***** Excerpt to read
Re: JapaneseAnalyzer's system vs user dict

Posted by Namgyu Kim <kn...@gmail.com>.

Thank you for your reply, Tomoko :D

To be honest, I have not experienced it directly(means commercialize), so I
can't tell the exact situation of the Japanese MeCab.
I respect your opinion and it is true that customization is a difficult
task.

But I can talk a little bit about Korean MeCab. (The basic logic is the
same)
In the case of Hangul MeCab, system dictionary changes are very frequent.
Developers do not design the engine from the bottom, so they tend to try a
lot of tuning at some level. (like custom model, score matrix, custom
dictionary)
Especially in commercialization, developers make a lot of tuning to make
the dictionary that is the most suitable for the purpose.
(Of course, the big tech companies use their own analyzers :D)

MeCab is especially popular in Korea, so there are many attempts.
Developers often port it to Elasticsearch and use a lot, but they have to
do a lot of boring work every time.
(It is not Korean MeCab case, but I think Mike and Trejkaz talked in that
sense)

There is another bad case.

There is a team that uses a well-ported system dictionary.
The Lucene version is up. (like 8.1 -> 8.2)
Suppose there was no modification to kuromoji in 8.2.
But the user has to port again.
The same goes for 8.2 to 8.3.
Even if kuromoji has a fix that is not associated with Dictionary, the user
has to port each time.
**********
***** Data section
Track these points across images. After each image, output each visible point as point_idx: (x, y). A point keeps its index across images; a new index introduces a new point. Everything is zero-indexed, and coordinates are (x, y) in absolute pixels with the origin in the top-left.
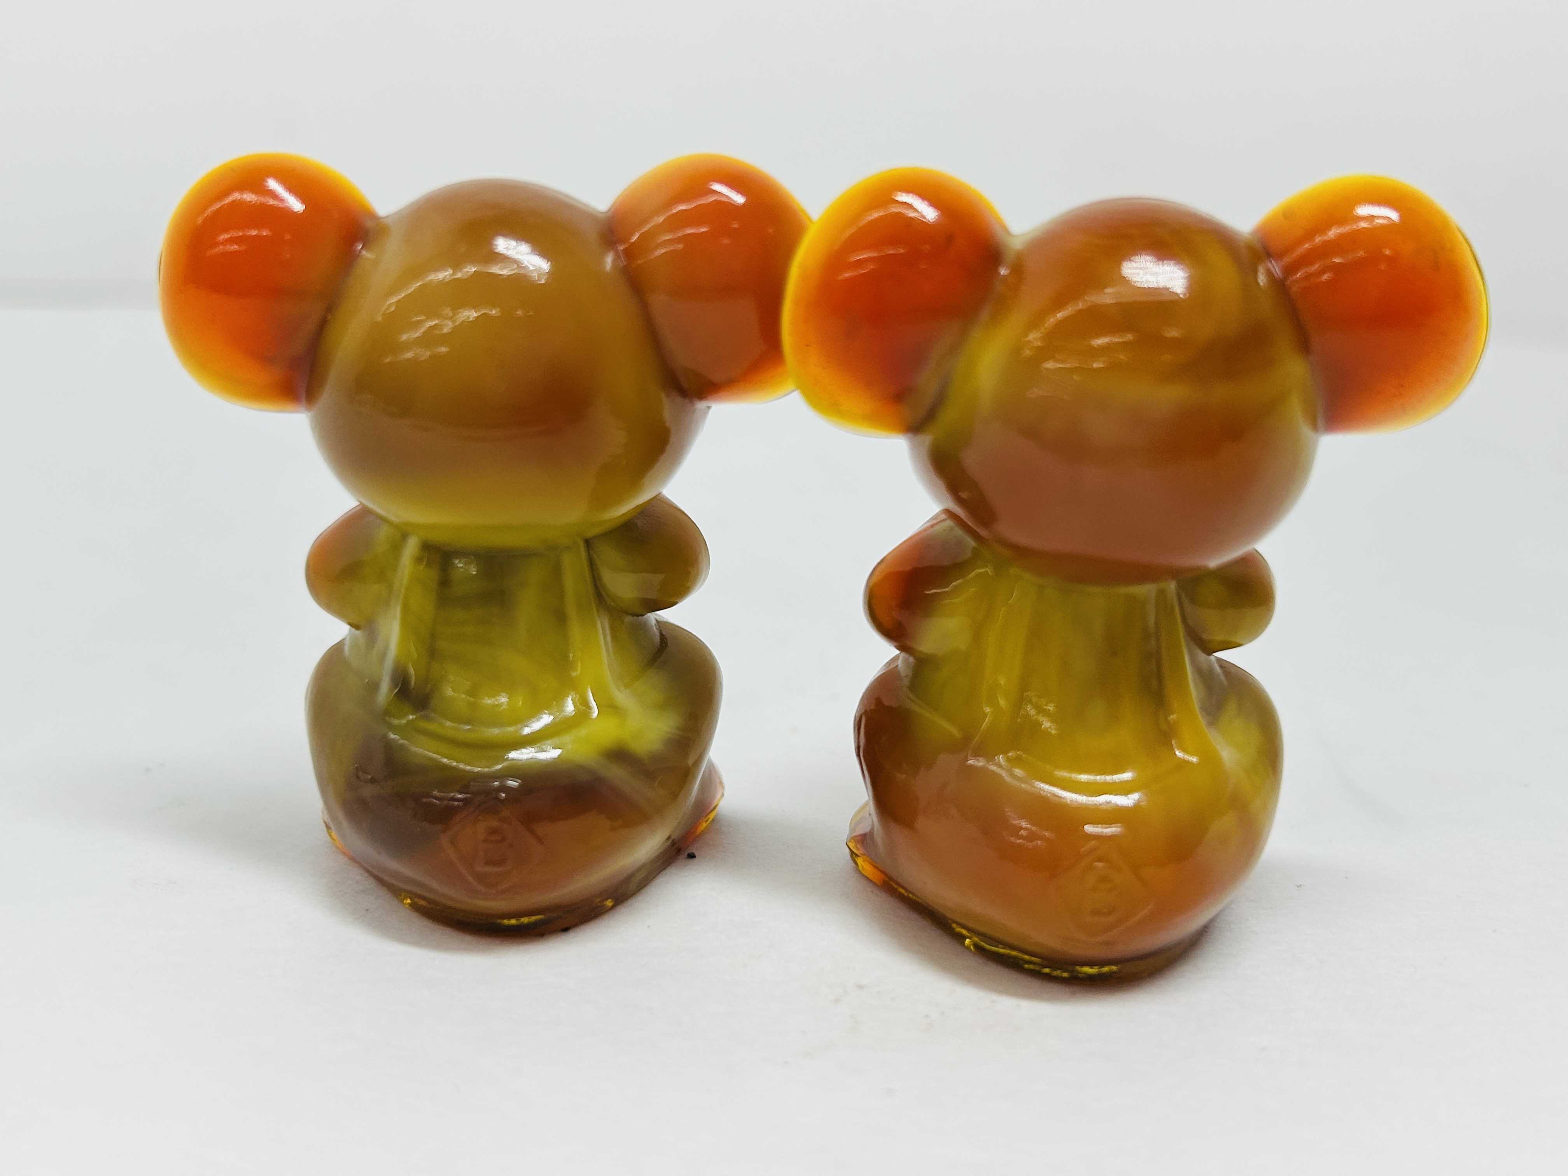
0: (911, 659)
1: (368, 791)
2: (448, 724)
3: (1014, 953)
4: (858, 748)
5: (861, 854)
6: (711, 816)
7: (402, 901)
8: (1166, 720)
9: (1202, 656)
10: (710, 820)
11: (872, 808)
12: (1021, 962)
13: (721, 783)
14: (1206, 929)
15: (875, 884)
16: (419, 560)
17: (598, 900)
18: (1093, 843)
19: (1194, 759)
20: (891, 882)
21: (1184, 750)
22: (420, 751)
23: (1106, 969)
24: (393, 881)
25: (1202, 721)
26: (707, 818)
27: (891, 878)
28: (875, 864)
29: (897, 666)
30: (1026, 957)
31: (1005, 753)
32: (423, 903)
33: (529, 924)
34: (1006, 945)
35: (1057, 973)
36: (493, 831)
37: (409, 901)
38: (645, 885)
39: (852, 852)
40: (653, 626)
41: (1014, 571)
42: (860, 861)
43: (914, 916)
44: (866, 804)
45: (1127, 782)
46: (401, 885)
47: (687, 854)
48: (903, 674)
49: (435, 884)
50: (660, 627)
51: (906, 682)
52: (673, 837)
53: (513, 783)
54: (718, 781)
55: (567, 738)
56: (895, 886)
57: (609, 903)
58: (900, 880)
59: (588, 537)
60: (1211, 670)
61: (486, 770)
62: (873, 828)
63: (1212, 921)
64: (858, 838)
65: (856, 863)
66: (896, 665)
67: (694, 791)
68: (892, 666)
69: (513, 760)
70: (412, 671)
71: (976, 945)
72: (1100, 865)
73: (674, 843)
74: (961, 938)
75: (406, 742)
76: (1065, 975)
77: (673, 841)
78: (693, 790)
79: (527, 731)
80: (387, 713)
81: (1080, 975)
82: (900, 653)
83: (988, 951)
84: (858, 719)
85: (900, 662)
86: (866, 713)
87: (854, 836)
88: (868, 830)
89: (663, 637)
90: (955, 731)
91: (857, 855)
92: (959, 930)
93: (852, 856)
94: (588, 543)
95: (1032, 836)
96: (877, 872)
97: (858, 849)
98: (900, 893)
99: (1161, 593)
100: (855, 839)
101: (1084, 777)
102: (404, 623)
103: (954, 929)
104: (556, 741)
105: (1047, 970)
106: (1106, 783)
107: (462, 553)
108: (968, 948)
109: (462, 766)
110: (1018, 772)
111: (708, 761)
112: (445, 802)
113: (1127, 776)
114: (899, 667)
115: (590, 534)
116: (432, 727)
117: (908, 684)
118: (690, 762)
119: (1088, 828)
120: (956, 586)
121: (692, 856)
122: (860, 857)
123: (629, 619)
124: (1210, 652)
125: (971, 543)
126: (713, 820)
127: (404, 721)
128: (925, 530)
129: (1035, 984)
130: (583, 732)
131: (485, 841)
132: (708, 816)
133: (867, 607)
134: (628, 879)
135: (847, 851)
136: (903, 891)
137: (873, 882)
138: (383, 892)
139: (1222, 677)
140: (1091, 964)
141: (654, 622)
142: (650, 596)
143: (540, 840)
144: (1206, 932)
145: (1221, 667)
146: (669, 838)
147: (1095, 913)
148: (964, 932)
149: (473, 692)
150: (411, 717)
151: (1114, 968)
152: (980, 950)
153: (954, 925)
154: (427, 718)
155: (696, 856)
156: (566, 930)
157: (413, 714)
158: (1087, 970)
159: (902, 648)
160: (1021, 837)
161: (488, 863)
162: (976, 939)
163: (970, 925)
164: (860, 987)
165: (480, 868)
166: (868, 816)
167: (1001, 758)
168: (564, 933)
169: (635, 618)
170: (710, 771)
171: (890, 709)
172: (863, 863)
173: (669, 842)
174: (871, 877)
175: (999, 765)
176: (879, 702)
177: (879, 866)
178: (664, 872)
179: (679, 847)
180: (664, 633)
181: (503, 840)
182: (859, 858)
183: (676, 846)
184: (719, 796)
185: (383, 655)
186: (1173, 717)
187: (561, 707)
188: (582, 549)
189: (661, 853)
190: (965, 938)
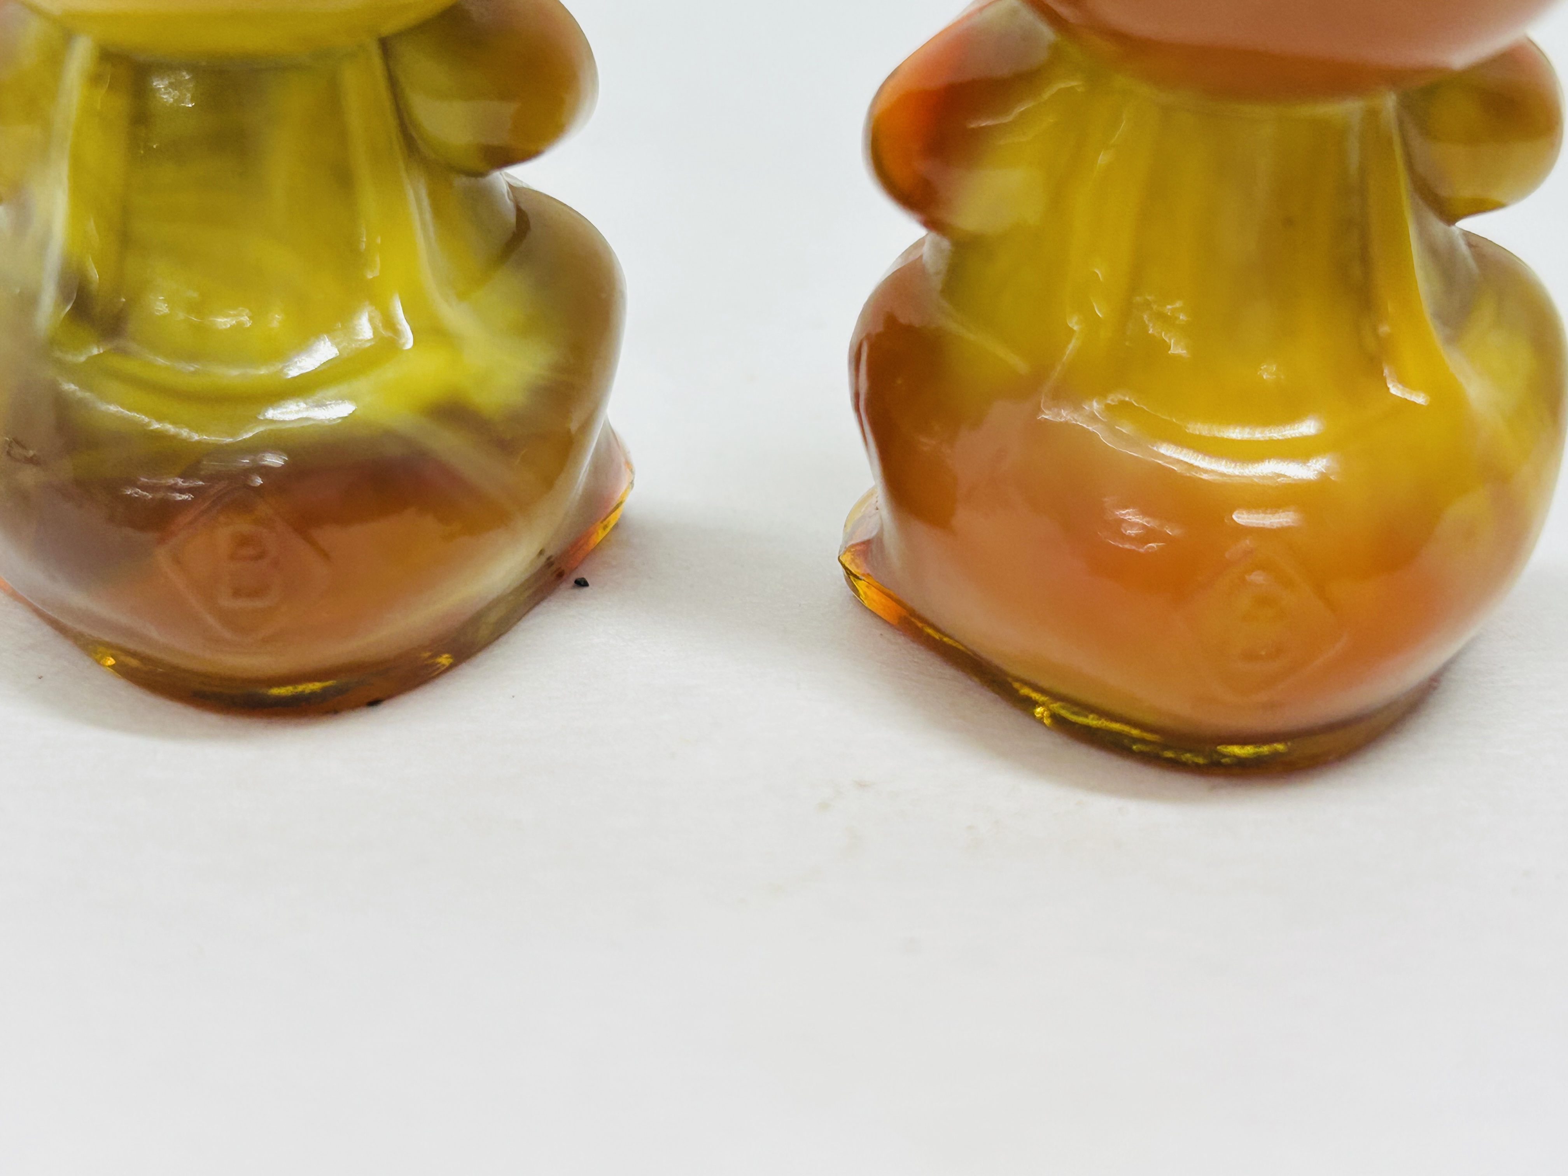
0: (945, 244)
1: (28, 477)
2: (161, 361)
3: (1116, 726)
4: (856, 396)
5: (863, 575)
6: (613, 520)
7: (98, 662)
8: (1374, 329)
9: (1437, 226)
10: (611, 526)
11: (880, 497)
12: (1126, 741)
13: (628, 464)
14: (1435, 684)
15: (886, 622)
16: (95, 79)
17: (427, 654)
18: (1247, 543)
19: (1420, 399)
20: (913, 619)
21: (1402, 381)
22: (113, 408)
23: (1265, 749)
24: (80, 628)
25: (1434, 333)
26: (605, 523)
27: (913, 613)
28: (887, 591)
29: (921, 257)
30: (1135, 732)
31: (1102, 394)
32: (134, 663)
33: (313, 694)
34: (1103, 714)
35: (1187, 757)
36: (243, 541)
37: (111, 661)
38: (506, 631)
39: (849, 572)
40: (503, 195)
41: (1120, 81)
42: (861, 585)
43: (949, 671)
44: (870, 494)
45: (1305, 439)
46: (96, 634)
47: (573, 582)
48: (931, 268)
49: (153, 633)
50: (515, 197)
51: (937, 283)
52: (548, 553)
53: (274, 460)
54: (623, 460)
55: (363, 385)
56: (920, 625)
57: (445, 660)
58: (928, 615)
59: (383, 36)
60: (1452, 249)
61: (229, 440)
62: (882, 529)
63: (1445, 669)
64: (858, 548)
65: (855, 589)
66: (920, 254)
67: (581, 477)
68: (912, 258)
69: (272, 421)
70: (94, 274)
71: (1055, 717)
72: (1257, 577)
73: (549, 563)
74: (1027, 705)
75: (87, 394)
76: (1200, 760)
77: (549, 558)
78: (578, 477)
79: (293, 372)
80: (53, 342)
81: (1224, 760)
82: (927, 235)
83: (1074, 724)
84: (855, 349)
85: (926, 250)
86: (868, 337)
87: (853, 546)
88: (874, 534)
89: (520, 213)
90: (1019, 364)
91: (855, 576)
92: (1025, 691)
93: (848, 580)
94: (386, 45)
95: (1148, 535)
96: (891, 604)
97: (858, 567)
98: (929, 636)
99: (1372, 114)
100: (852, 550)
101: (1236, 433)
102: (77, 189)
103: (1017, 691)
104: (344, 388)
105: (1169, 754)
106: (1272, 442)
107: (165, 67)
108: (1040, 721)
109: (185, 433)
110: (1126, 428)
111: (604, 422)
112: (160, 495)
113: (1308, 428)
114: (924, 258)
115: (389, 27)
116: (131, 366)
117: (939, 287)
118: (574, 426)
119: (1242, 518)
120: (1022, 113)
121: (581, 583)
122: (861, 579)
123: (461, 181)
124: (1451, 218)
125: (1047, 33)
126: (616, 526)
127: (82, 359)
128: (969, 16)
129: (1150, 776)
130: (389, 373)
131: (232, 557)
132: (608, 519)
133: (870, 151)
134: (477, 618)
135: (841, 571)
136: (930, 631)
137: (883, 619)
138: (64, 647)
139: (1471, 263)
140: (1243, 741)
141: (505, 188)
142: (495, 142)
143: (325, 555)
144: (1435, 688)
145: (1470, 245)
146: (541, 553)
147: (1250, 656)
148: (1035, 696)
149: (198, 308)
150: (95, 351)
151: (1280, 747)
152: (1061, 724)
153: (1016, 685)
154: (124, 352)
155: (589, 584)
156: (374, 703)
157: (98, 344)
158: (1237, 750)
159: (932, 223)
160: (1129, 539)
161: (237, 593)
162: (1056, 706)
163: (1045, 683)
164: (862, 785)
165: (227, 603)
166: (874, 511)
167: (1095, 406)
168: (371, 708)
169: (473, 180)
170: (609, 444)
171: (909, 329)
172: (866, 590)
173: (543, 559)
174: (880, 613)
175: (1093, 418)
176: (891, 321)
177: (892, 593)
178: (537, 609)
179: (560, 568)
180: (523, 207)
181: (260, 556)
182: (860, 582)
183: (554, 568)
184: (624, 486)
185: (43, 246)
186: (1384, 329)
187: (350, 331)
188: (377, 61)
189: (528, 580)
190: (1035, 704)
**********
Work instruction A: According to the forum post about JapaneseAnalyzer's dictionaries, why do developers working with Korean MeCab tend to do a lot of tuning? Answer in one to three sentences.
Work instruction B: Carry on the forum post about JapaneseAnalyzer's dictionaries from the point where it stops.

Expected answer A: They do not design the engine from the bottom, so they try a lot of tuning at some level, such as a custom model, score matrix, or custom dictionary. In commercialization especially, they tune heavily to make the dictionary that best suits their purpose.

Expected answer B:
At least if we allow them to read custom dat files, these problems can be
disappeared.

Warm regards,
Namgyu Kim

On Mon, May 27, 2019 at 8:21 AM Tomoko Uchida <to...@gmail.com>
wrote:

> > Anyway, in my personal opinion, Lucene does not need to consider whether
> the system dictionary status is good or not.
>
> Please don't get me wrong, but I don't think so.
> Creating a customized or re-trained system dictionary still needs deep
> knowledge about language and machine-learning. Even among in us,
> native Japanese, very few people can do so.
> The system dictionary is a key component for tokenization, so badly
> customized system dictionary directly affects to the search quality
> and I think we should prevent it. Instead of messing up the system
> dictionary without sufficient knowledge, please use the user
> dictionary. That is the reason why it exists.
>
> Anyway building the system dictionary (MeCab IPADIIC extensions), you
> do not need read or fix the DictionaryBuilder class.
> Just modify analysis/kuromoji/build.xml to use the
> customized/re-trained dictionary (tar ball).
>
> Tomoko
>
> 2019年5月27日(月) 1:48 Namgyu Kim <kn...@gmail.com>:
> >
> > Oh, I think my explanation was not enough. Sorry...
> >
> > I mentioned the following sentences.
> > =============================
> > 1. Modify your dictionary file and rebuild.
> >   1-1) Install MeCab
> >   1-2) Install MeCab Dictionary
> >   1-3) Modify your dictionary file
> >   1-4) Make it to tar.gz
> > =============================
> > The "1-3)" does not mean user modifies the csv files and compresses it
> back
> > to tar.gz.
> > It means re-training, of course user has to be careful and have knowledge
> > of the Natural Language Processing.
> > Column 2, 3 and 4 in csv values are the values produced by training.
> > (2 : left context id, 3 : right context id, 4 : cost)
> > These values are dependent on the model and matrix.def values. (when use
> > mecab-dict-index)
> >
> > That's why I mentioned "1-1)" and "1-2)" processes first.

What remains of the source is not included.